For a long time, I didn’t like IPAs. I lived in San Diego for 3 years while in grad school and had access to all kinds of wonderful, locally-brewed bliss. Yet I found that most of the SD IPAs were pretty hyper-hopped, to the point of being offensive. They didn’t taste the like the traditional British IPAs, which I find to be a little more mild. I’ve heard many people, for example, describe Green Flash IPAs as a “punch in the face.” And my first foray into Stone’s IPA felt the same. Ay. I couldn’t hang. Lots of people like IPAs, and IPAs are quite popular. The highly-hopped and thus usually more-alcoholic IPAs are pretty ubiquitous in SD and California, but up until recently, I stuck with my tried-and-true stouts, British-style ales, and the occasional sweet Belgian ale.

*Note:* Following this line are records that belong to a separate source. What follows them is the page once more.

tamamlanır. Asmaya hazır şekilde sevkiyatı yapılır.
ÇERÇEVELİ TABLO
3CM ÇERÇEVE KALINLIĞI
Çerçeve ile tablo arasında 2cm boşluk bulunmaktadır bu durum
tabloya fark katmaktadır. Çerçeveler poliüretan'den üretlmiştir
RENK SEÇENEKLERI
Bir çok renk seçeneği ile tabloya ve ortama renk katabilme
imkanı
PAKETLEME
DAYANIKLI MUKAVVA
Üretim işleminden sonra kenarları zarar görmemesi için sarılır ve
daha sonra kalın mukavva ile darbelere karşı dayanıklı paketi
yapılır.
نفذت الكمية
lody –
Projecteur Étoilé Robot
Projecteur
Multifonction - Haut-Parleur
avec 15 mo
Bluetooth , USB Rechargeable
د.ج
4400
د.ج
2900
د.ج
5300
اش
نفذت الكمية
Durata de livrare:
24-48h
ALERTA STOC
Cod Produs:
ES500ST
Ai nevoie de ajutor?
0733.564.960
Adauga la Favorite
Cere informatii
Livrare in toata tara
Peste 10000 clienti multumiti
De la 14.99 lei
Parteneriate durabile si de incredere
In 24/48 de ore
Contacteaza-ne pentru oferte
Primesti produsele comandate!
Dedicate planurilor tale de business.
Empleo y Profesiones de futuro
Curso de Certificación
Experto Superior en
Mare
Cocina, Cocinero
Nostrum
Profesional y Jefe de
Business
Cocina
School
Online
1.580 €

The history of IPAs, or India Pale Ales, has always fascinated me. They’re a style of Pale Ale, which ranges in color and alcohol content. I’m sorta a British lit nerd and get all excited about the fecked-up imperialist history of the India Pale Ale. We have the Brits’ insatiable appetite for thirst-quenching ale to thank for the IPA, as well as the fact that they were, well, occupying India (and other places.) They needed beer that would survive the long shipping trip around the subcontinent to India, as well as the much hotter climate. The added hops increase the alcohol content, acting as a natural preservative. The colonizers would have their beer and drink it, too, even in India.
Ay, what is a critical-thinking, anti-colonialist academic-beerlover to do? Just like I did when I learned about the Austrian-German-Czech colonialist influence on Mexican beers: drink it, but with consciousness! Pliny the Elder, Dogfish Head 90-minute IPA , and Stone IPA are among my favorites. This week, I found a new favorite at Heroes in Fullerton. (http://www.heroesrestaurant.com.) I have to give a big thank you to my two new beer friends, Michael and Chad, the bartenders who were very kind and generous to me at Heroes. I first had a pint of Alaskan Amber IPA, which I thought was pleasant. Then I asked Michael for a second look at their beer list, and my inadvertent tasting began! Michael has a deep appreciation for IPAs and generously poured me four samples of what he thought were much better IPAs: Anderson Valley Brewing Co.’ Hop Ottin’ IPA (Boonville, CA), Bear Republic Racer 5 IPA (Healdsburg, CA), Lagunitas IPA (Petaluma, CA), and Longhammer IPA (Red Hook). [I didn’t get to taste the Bootlegger’s IPA, which is made down the street in Fullerton, CA.] He was right. They were much better. I fell in deep like with the Hop Ottin’ IPA. I knew Anderson Valley wouldn’t disappoint, as I generally like their consistently good beers. Hop Ottin’ IPA is creamy goodness, very much like the British-style IPAs. I highly recommend that one, especially if you find yourself not a big fan of the more aggressive, spicy IPAs.
At 38 Degrees Ale House & Grill in Alhambra (http://www.38degreesalhambra.com), owner Clay Harding has put together an impressive selection of draught and bottled brews from all over. I counted 38 (rotating) taps and 60+ bottles, as well as a seasonal beer list. I had a pint of “Life and Limb” American Strong Ale, a tasty and wonderful ‘hybrid’ beer brewed by Sierra Nevada (Chico, CA) and Dogfish Head (Milton, DE) craft breweries. If you find it, get one. Dark, brown, lovely. Brewed with maple syrup and warms you up at 10% alcohol. I also tasted the Coronado Island Islander Pale Ale IPA (Coronado/San Diego, CA), and Alesmith IPA (San Diego). The Coronado poured more towards the lighter side, a hazy golden color, and had a piney and citrusy flavor. It was okay, but I really liked the Alesmith. They’ve always been one of my favorite San Diego breweries (along with Port), and their ESB (Extra Special Bitter) is also worth looking for. The Alesmith IPA poured more of an amber color and emitted a nice floral nose. The malty sweetness of this IPA also made it a little smoother to drink, very enjoyable with my sliders. Look for the Alesmith IPA and support good, local beers while you’re at it. And while you’re at it, drink those good, local beers at good, local spots, like Heroes and 38 degrees. Certainly not the Yard House.
‘Tis the season to eat, drink, and be merry. Cheers to all and remember that life is too short to drink bad beer.